● Prompt
Set down, exactly as written, the lines from the top of the data to the line that holds "that causes harm.", and omit the pictures.

BEGIN Dataset excerpts

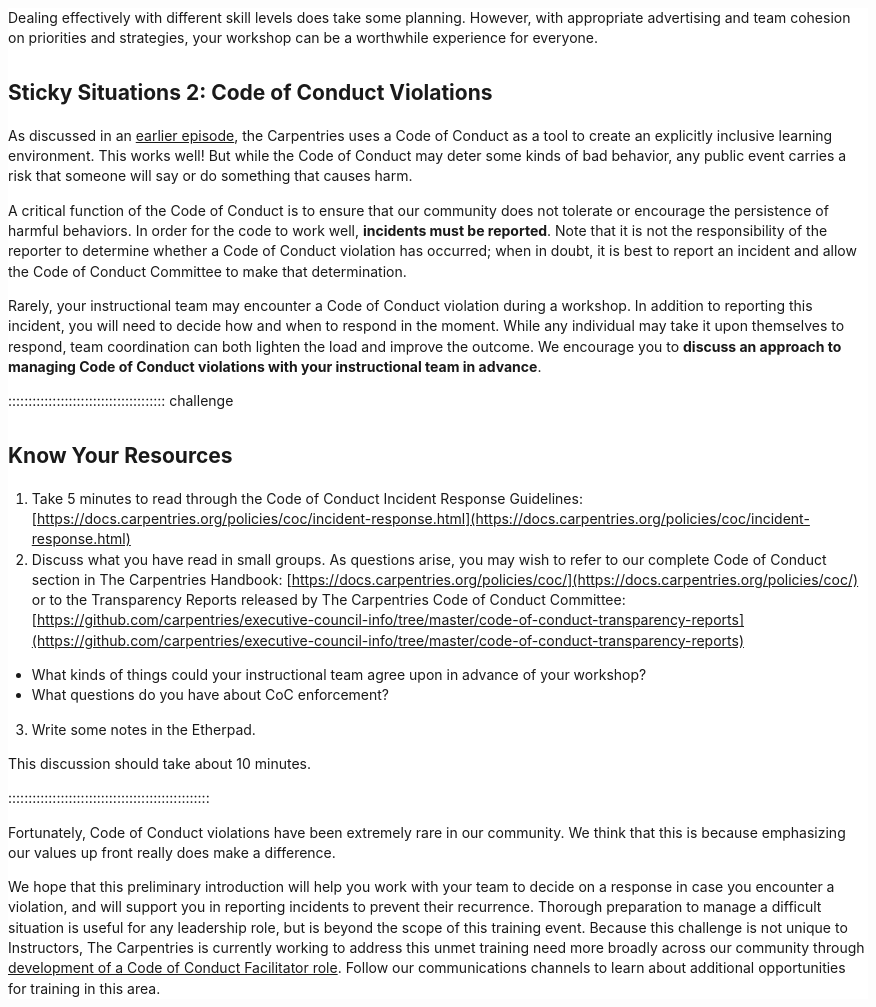 Dealing effectively with different skill levels does take some planning. However, with
appropriate advertising and team cohesion on priorities and strategies, your workshop
can be a worthwhile experience for everyone.

## Sticky Situations 2: Code of Conduct Violations

As discussed in an [earlier episode](09-eia.md),
the Carpentries uses a Code of Conduct as a tool to create an explicitly
inclusive learning environment. This works well! But while the Code of Conduct may deter
some kinds of bad behavior, any public event carries a risk that someone will say or do something
that causes harm.

A critical function of the Code of Conduct is to ensure that our community does not
tolerate or encourage the persistence of harmful behaviors. In order for the code to work
well, **incidents must be reported**. Note that it is not the responsibility of the reporter to
determine whether a Code of Conduct violation has occurred; when in doubt, it is best to report
an incident and allow the Code of Conduct Committee to make that determination.

Rarely, your instructional team may encounter a Code of Conduct violation during a workshop. In addition to reporting
this incident, you will need to decide how and when to respond in the moment. While any individual may take it upon themselves
to respond, team coordination can both lighten the load and improve the outcome.
We encourage you to **discuss an approach to managing Code of Conduct violations with your instructional team in advance**.

:::::::::::::::::::::::::::::::::::::::  challenge

## Know Your Resources

1) Take 5 minutes to read through the Code of Conduct Incident Response Guidelines: [https://docs.carpentries.org/policies/coc/incident-response.html](https://docs.carpentries.org/policies/coc/incident-response.html)
2) Discuss what you have read in small groups. As questions arise, you may wish to refer to our complete Code of Conduct section in The Carpentries Handbook:
  [https://docs.carpentries.org/policies/coc/](https://docs.carpentries.org/policies/coc/) or to the Transparency Reports released by The Carpentries Code of Conduct Committee: [https://github.com/carpentries/executive-council-info/tree/master/code-of-conduct-transparency-reports](https://github.com/carpentries/executive-council-info/tree/master/code-of-conduct-transparency-reports)

- What kinds of things could your instructional team agree upon in advance of your workshop?
- What questions do you have about CoC enforcement?

3) Write some notes in the Etherpad.

This discussion should take about 10 minutes.


::::::::::::::::::::::::::::::::::::::::::::::::::

Fortunately, Code of Conduct violations have been extremely rare in our community. We think that this is because emphasizing our values up front really
does make a difference.

We hope that this preliminary introduction will help you work with your team to decide on a response in
case you encounter a violation, and will support you in reporting incidents to prevent their recurrence.
Thorough preparation to manage a difficult situation is useful for
any leadership role, but is beyond the scope of this training event.
Because this challenge is not unique to Instructors, The Carpentries is currently working
to address this unmet training need more broadly across our community through [development of a Code of Conduct Facilitator role][blog-coc-facilitators]. Follow
our communications channels to learn about additional opportunities for training in this area.


[host-checklist]: https://docs.carpentries.org/resources/workshops/checklists.html#host-checklist
[worldcat-interactions]: https://www.worldcat.org/title/interactions-collaboration-skills-for-school-professionals/oclc/930364264
[helpers]: https://docs.carpentries.org/resources/workshops/checklists.html#helper-checklist
[CoC-summary]: https://docs.carpentries.org/policies/coc/#code-of-conduct-summary-view
[vps]: https://en.wikipedia.org/wiki/Virtual_private_server
[ssh]: https://en.wikipedia.org/wiki/Secure_Shell
[blog-coc-facilitators]: https://carpentries.org/blog/2021/06/code-of-conduct-facilitators-module/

END Dataset excerpts

● Solution for this task
 Dealing effectively with different skill levels does take some planning. However, with
appropriate advertising and team cohesion on priorities and strategies, your workshop
can be a worthwhile experience for everyone.

## Sticky Situations 2: Code of Conduct Violations

As discussed in an [earlier episode](09-eia.md),
the Carpentries uses a Code of Conduct as a tool to create an explicitly
inclusive learning environment. This works well! But while the Code of Conduct may deter
some kinds of bad behavior, any public event carries a risk that someone will say or do something
that causes harm.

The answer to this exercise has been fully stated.